Step 5: Final review. Check any photo that looks different from the others — it usually has a white balance outlier or an exposure issue that the preset amplified.
This workflow produces consistent, professional results across a full session in significantly less time than editing photo by photo from scratch.
Maintaining the system over time
Presets drift. As your style evolves, the base preset becomes slightly outdated. Audit your system every six months:
Look at a recent client gallery and a gallery from six months ago. If they look meaningfully different, update the base preset to match your current direction and rebuild the scenario presets from the updated base.
Do not layer new adjustments on top of old presets indefinitely. Rebuild from the base when the direction changes.
FAQ
How many presets do I actually need?
One strong base preset plus four to five scenario presets covers the majority of professional photography scenarios.
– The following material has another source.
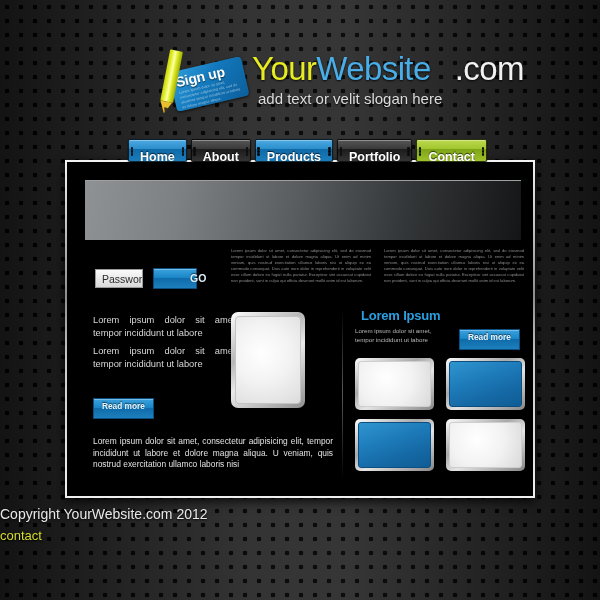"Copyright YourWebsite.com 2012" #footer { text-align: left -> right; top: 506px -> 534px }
A system of more than fifteen presets is usually a sign that the base preset is not strong enough and scenarios are being patched rather than built from a clear foundation.
Should I use different base presets for different clients?
Only if your clients genuinely have different aesthetic directions. A consistent personal style applied across all clients is more professional than a different look per client. If a client wants a significantly different aesthetic from your standard work, that is a conversation about fit, not a reason to build a parallel preset system.
Can I build a preset system in Lightroom Mobile?
Yes, fully. The same preset group structure works in Mobile. For photographers who edit primarily on phone, build the system in Lightroom Mobile first and sync to desktop if needed.